# Mit Datum und Zeit rechnen



## Tante Ju (27. Aug 2008)

Hallo,

Gibt es eine einfache Möglichkeit (oder fertige Klasse) mit der ich mit Zeit und Datum ganz einfach rechnen kann.

Also so, daß ich ein Datum und Zeit habe und ganz einfach z.B. 3 Stunden 20 Minuten und 6 Sekunden dazuzählen kann, und der dabei SÄMTLICHE Überläufe richtig macht - auch das JAHR !

Mit Java Bordmitteln bricht man sich da ja einen raus, hab nichts gefunden was das einfach kann.


----------



## schalentier (27. Aug 2008)

Joda Time evtl.?


----------



## SlaterB (27. Aug 2008)

in richtigem Java GregorianCalendar


----------



## Tante Ju (27. Aug 2008)

Danke für die Tipps.

Habe JODA Time mal kurz überflogen.

Ist das wirklich so gut und einfach wie es beschrieben wird ?
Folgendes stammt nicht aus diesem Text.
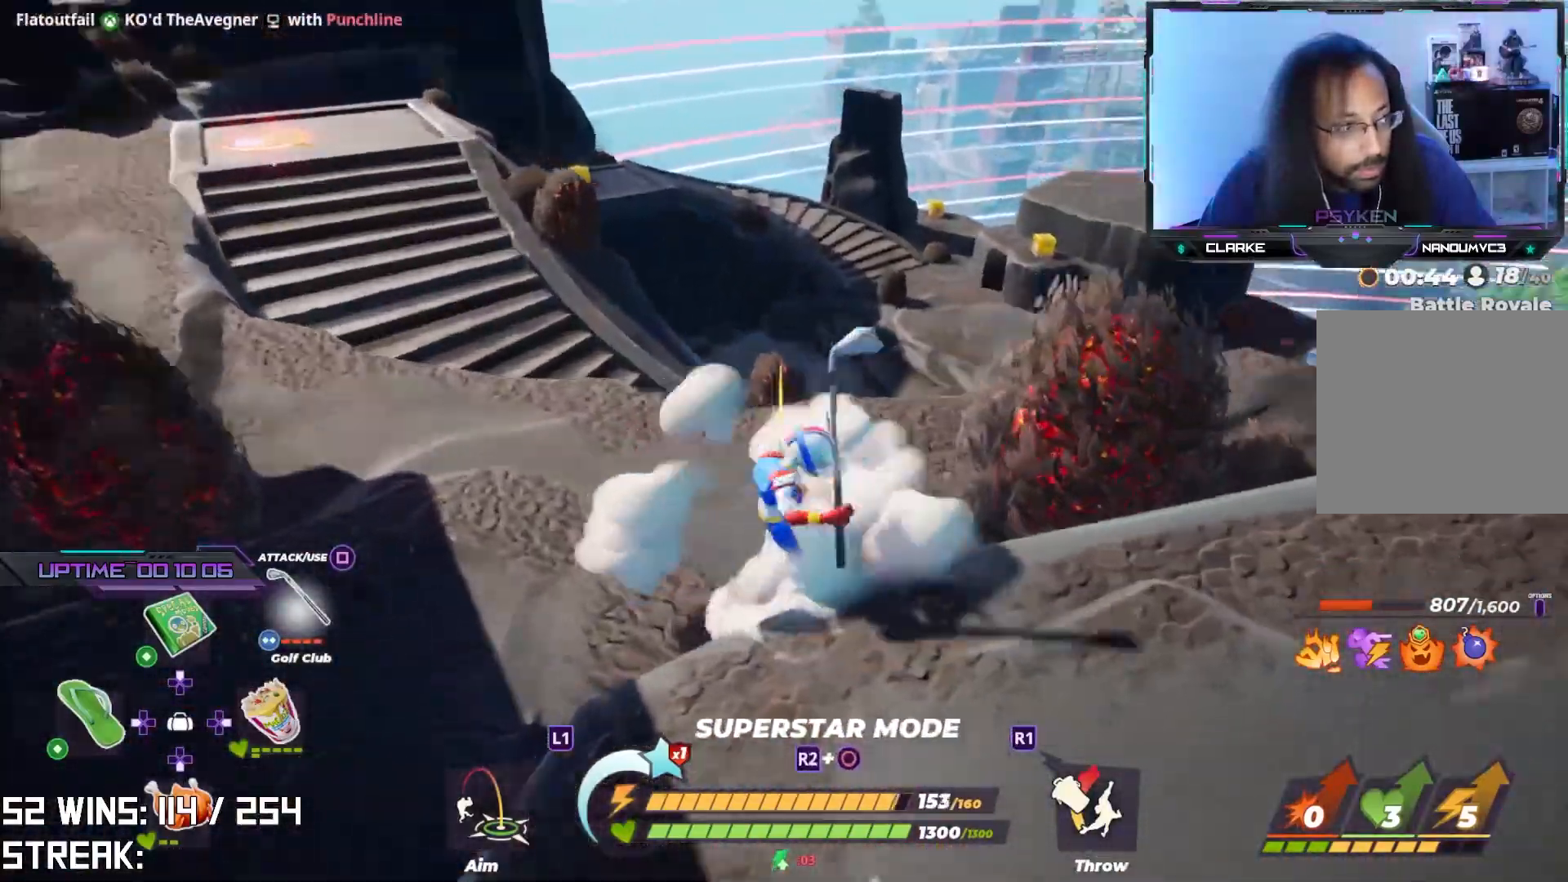
{"buttons": [], "left_stick": "up", "right_stick": "center", "events": [[67, "right_stick", "center"], [100, "CROSS", "down"], [133, "left_stick", "up-right"], [200, "left_stick", "up"], [250, "CROSS", "up"], [333, "right_stick", "up-right"], [450, "right_stick", "center"]]}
Hat da jemand schon mal Erfahrungen gesammelt ?

Ich will bloss verhindern, daß ich mich da mal wieder einarbeite und dann taugt das Zeugs doch wieder nichts.


----------



## SlaterB (27. Aug 2008)

mit Calendar/ GregorianCalendar kannst du nix falsch machen
und da gibts Code a la
calendar.add(Calendar.HOUR,3);


----------



## Tante Ju (27. Aug 2008)

Ich werd mal drüber nachdenken - Vielen Dank erstmal für eure raschen und guten Tipps !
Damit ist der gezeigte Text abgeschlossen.